ScopeStrongly correlated metals, alloys, oxides, their surfaces, interfaces and heterostructures continue to be very creative and active research themes in condensed matter physics. These fields are progressing very fast and continue branching into increasingly wider areas of condensed matter. This involves the spintronics including spin-orbit related effects, the topological matter, the magnetoelectric coupling, the positive magnetic anisotropy, or the multiferroicity at oxide interfaces and heterostructures.
It is widely recognized that the first-principles based calculations of strongly correlated materials are important for understanding their physical and chemical properties. The quantitative materials theory makes remarkable impact on the modern technology. This workshop aims to disseminate the present knowledge in this rich and vivid field. We invite both theoreticians and experimentalists to discuss development and applications of the correlated band methods based on a combination of the density functional theory and the dynamical mean field theory. Apart from the talks, there will be time for individual discussions between the participants.

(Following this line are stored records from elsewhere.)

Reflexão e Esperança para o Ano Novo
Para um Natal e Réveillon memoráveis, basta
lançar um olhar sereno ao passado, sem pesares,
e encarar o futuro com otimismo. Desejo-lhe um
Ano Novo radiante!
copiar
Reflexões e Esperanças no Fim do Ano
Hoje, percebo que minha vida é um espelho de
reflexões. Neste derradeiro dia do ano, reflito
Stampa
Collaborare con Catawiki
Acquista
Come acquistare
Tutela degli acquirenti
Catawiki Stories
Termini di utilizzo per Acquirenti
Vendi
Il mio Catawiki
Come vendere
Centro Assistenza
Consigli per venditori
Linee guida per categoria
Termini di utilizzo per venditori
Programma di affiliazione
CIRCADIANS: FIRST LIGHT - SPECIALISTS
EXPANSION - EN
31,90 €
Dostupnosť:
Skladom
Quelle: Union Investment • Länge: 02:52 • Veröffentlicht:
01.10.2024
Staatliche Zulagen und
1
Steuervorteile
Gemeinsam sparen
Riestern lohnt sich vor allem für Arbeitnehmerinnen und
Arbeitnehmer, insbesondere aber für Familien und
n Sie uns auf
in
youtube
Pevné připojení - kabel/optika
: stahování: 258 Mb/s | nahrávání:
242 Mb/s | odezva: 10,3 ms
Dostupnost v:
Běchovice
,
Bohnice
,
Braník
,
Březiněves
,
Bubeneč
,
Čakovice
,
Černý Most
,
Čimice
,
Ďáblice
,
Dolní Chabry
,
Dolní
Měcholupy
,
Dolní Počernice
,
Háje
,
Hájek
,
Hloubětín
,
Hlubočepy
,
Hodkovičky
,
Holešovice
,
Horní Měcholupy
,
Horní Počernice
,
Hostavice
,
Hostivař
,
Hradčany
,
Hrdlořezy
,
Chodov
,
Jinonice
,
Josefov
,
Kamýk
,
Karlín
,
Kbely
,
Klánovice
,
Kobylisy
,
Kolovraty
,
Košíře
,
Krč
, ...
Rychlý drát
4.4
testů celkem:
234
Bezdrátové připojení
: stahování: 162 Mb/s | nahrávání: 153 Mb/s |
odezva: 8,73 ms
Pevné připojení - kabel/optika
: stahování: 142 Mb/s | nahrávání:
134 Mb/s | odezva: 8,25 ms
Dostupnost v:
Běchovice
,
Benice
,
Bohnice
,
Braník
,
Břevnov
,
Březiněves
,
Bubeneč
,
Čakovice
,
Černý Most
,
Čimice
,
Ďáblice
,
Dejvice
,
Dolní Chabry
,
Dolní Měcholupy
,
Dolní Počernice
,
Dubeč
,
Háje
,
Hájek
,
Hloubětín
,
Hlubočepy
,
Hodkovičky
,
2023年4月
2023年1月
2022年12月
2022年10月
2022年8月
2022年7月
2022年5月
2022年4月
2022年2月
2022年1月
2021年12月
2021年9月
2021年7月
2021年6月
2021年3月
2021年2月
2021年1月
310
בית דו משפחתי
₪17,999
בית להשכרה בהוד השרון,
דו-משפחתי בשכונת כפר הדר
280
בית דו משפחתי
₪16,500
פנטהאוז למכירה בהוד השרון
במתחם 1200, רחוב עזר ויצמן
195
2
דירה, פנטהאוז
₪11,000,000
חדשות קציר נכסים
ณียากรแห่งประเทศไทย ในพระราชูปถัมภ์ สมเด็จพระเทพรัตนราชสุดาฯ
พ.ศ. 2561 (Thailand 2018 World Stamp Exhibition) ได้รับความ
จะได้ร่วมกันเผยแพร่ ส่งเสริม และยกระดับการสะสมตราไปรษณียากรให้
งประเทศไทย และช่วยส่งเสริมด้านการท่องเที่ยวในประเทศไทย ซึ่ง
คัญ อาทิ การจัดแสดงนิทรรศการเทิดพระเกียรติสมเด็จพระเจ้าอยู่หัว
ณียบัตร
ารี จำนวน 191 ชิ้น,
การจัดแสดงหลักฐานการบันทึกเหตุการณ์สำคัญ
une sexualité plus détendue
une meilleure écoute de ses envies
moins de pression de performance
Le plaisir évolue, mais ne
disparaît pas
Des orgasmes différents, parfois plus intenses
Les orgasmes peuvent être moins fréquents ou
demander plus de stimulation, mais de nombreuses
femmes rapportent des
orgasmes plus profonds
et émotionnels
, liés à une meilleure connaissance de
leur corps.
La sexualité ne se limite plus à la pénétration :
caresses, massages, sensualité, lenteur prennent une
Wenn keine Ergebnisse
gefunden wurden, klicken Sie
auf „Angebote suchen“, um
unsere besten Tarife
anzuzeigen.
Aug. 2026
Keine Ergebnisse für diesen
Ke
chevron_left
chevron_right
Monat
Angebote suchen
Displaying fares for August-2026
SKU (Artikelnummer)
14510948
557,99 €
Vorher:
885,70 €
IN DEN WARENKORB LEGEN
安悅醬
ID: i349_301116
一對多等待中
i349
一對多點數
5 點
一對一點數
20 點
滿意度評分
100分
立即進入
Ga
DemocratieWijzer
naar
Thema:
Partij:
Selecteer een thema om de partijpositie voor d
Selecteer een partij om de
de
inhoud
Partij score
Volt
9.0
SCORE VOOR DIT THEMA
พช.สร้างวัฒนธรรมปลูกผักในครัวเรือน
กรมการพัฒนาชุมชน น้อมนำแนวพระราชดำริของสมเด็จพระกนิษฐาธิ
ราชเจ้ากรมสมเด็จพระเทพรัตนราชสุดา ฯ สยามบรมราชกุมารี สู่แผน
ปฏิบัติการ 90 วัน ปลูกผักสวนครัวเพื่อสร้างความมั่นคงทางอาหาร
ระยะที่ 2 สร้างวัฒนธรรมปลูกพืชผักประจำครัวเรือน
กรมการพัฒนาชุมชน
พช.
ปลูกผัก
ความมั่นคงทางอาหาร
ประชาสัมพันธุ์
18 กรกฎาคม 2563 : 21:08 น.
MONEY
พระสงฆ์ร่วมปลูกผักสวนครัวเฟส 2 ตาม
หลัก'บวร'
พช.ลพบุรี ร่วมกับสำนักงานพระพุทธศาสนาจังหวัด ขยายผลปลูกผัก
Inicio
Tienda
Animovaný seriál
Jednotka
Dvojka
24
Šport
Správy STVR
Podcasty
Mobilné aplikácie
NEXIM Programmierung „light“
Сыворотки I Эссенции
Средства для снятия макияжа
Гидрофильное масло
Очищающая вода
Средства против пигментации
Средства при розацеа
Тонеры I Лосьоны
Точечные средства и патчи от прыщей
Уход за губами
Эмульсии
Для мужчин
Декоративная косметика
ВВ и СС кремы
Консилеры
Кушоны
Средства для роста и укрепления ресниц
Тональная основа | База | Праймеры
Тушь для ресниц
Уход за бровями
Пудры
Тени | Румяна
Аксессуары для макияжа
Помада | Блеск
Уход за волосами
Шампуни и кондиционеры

Special attention will be given to:
- Interplay of strong electron correlations with spin-orbit related phenomena and with the effects of symmetry breaking due to the presence of surfaces and interfaces. Calculations of the magnetic anisotropy in strongly correlated d- and f-based materials and nanostructures.
- Role of electron correlations in quantitative modelling of STM/STS, XMCD and RIXS/RXES spectra of d- and f-based materials and nanostructures.
- Applications of the correlated band theory to transport phenomena such as the spin-Hall effect, spin lifetime, spin-transfer torque, and spin-dynamics.